*What to work on:*
A – Translate the sentence "Rab makes good led outdoor fixtures." from the thread on low bay LED lighting into Spanish.
B – In the rows below, from the first row through the line with "37: (386, 345)", switch "top-left" to "upper-left" and leave everything else unchanged. Omit the pictures from your answer.

*Extract provided:*
# Low Bay LED lighting



## daveEM (Nov 18, 2012)

For an existing parkade. I want to change out +20 F40 2 lamp strips (T12s). Ceiling might be 10 feet at its highest.

What are they using in new parkades now days?

*Edit:* I was kinda looking for something square, to mount on the existing box without having to drill the concrete ceiling.


----------



## macmikeman (Jan 23, 2007)

daveEM said:


> For an existing parkade. I want to change out +20 F40 2 lamp strips (T12s). Ceiling might be 10 feet at its highest.
> 
> What are they using in new parkades now days?
> 
> *Edit:* I was kinda looking for something square, to mount on the existing box without having to drill the concrete ceiling.


Rab makes good led outdoor fixtures. Parkade? You would still have to drill mounting holes, and use blank covers with a ko to land the included whip though.


----------



## backstay (Feb 3, 2011)

I like these. 

LED Canopy Light - Neutral White, White - 3662 lumens
$119.99


----------



## daveEM (Nov 18, 2012)

backstay said:


> I like these.
> 
> LED Canopy Light - Neutral White, White - 3662 lumens
> $119.99


Look good. Price is good. You have a manufacturer name?

*Input material:*
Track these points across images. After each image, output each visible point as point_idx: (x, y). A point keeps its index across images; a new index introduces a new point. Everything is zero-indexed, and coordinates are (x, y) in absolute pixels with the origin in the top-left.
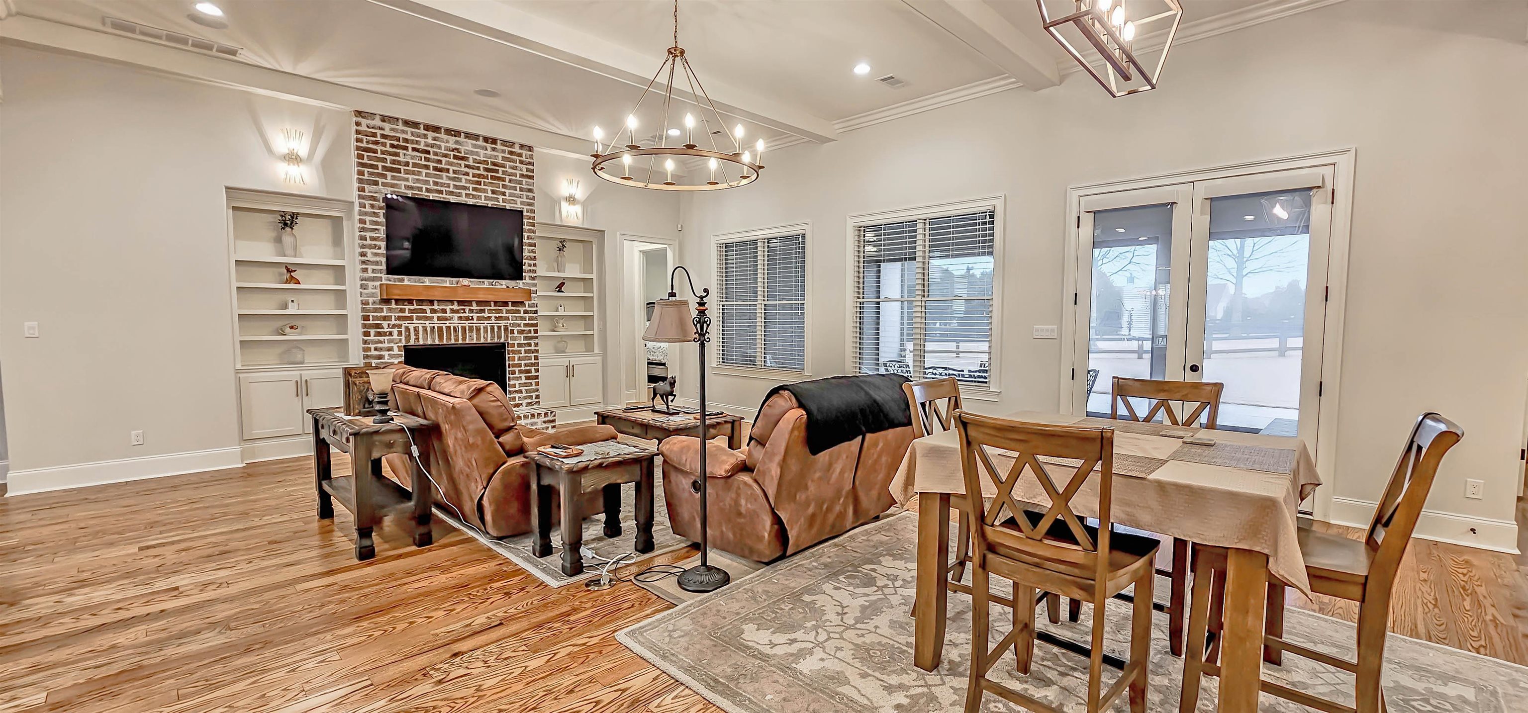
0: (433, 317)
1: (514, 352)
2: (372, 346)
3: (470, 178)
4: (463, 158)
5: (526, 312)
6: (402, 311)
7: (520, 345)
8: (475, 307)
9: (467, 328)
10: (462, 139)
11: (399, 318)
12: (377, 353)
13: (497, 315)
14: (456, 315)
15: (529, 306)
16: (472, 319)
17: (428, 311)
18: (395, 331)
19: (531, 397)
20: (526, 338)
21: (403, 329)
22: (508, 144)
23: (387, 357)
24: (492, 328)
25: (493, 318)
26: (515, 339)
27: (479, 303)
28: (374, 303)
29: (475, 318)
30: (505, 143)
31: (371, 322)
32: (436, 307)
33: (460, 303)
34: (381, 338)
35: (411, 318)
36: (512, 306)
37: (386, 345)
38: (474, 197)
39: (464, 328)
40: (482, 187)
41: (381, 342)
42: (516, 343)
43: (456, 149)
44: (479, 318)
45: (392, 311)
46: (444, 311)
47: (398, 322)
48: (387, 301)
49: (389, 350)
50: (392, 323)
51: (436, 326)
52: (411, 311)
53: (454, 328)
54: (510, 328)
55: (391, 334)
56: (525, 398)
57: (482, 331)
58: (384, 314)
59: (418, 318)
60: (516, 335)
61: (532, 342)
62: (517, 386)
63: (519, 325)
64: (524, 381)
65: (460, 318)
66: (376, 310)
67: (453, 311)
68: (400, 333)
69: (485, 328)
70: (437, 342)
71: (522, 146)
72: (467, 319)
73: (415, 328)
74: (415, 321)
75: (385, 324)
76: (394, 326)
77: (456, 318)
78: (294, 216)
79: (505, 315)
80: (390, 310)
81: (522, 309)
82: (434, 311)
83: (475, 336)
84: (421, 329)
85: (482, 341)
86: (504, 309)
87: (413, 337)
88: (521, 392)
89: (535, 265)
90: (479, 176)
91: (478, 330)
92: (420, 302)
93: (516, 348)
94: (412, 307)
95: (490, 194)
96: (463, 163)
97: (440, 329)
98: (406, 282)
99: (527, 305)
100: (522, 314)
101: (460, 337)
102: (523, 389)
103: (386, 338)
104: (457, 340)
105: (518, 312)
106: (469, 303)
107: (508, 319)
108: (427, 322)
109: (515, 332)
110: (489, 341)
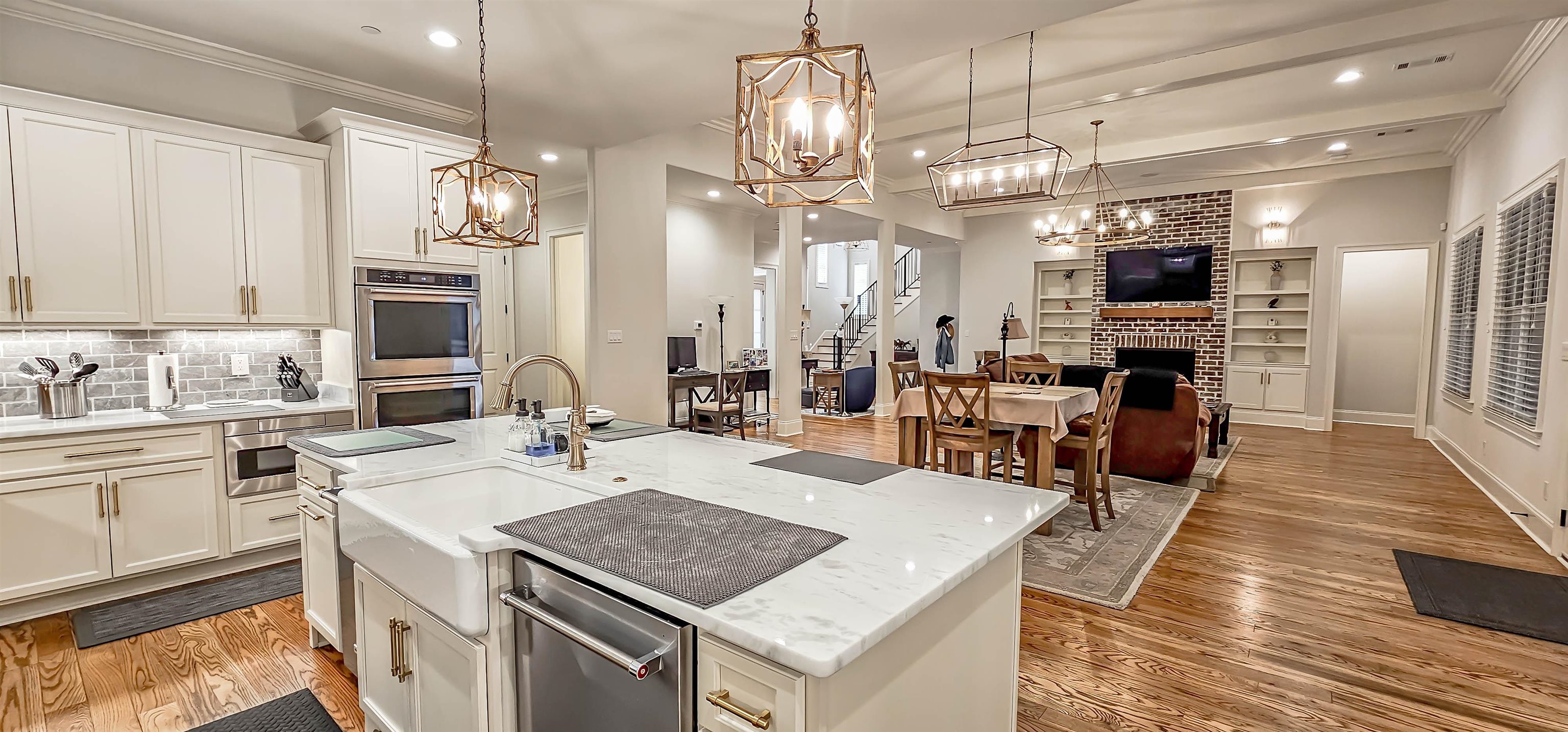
0: (1136, 329)
1: (1200, 357)
2: (1096, 347)
3: (1172, 228)
4: (1167, 215)
5: (1213, 326)
6: (1116, 325)
7: (1204, 352)
8: (1168, 322)
9: (1160, 337)
10: (1168, 201)
11: (1113, 330)
12: (1098, 351)
13: (1187, 328)
14: (1153, 328)
15: (1217, 320)
16: (1165, 331)
17: (1133, 325)
18: (1110, 338)
19: (1213, 395)
20: (1211, 347)
21: (1115, 337)
22: (1207, 195)
23: (1103, 354)
24: (1181, 338)
25: (1183, 330)
26: (1201, 347)
27: (1171, 319)
28: (1099, 320)
29: (1167, 330)
30: (1204, 195)
31: (1096, 332)
32: (1138, 322)
33: (1156, 319)
34: (1101, 342)
35: (1121, 330)
36: (1201, 321)
37: (1104, 347)
38: (1174, 241)
39: (1157, 338)
40: (1182, 232)
41: (1100, 345)
42: (1202, 350)
43: (1162, 210)
44: (1170, 330)
45: (1109, 326)
46: (1144, 325)
47: (1112, 332)
48: (1106, 319)
49: (1105, 350)
50: (1108, 333)
51: (1137, 335)
52: (1121, 325)
53: (1150, 337)
54: (1197, 338)
55: (1107, 340)
56: (1207, 395)
57: (1172, 340)
58: (1104, 327)
59: (1125, 330)
60: (1202, 343)
61: (1218, 350)
62: (1200, 384)
63: (1206, 336)
64: (1206, 381)
65: (1155, 330)
66: (1099, 325)
67: (1150, 325)
68: (1113, 340)
69: (1175, 338)
70: (1137, 346)
71: (1220, 193)
72: (1161, 330)
73: (1122, 336)
74: (1123, 332)
75: (1104, 333)
76: (1109, 335)
77: (1152, 330)
78: (1073, 271)
79: (1193, 328)
80: (1108, 325)
81: (1210, 324)
82: (1136, 325)
83: (1166, 343)
84: (1126, 337)
85: (1171, 347)
86: (1193, 323)
87: (1120, 342)
88: (1203, 389)
89: (1225, 287)
90: (1180, 225)
91: (1169, 339)
92: (1127, 319)
93: (1201, 354)
94: (1122, 323)
95: (1187, 237)
96: (1166, 219)
97: (1140, 338)
98: (1119, 307)
99: (1215, 320)
100: (1209, 327)
101: (1154, 344)
102: (1206, 387)
103: (1104, 342)
104: (1151, 345)
105: (1207, 325)
106: (1164, 319)
107: (1196, 331)
108: (1132, 333)
109: (1202, 341)
110: (1177, 347)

*Responses to the exercise:*
A – Rab fabrica buenas luminarias LED para exteriores.

B –
Track these points across images. After each image, output each visible point as point_idx: (x, y). A point keeps its index across images; a new index introduces a new point. Everything is zero-indexed, and coordinates are (x, y) in absolute pixels with the origin in the upper-left.
0: (433, 317)
1: (514, 352)
2: (372, 346)
3: (470, 178)
4: (463, 158)
5: (526, 312)
6: (402, 311)
7: (520, 345)
8: (475, 307)
9: (467, 328)
10: (462, 139)
11: (399, 318)
12: (377, 353)
13: (497, 315)
14: (456, 315)
15: (529, 306)
16: (472, 319)
17: (428, 311)
18: (395, 331)
19: (531, 397)
20: (526, 338)
21: (403, 329)
22: (508, 144)
23: (387, 357)
24: (492, 328)
25: (493, 318)
26: (515, 339)
27: (479, 303)
28: (374, 303)
29: (475, 318)
30: (505, 143)
31: (371, 322)
32: (436, 307)
33: (460, 303)
34: (381, 338)
35: (411, 318)
36: (512, 306)
37: (386, 345)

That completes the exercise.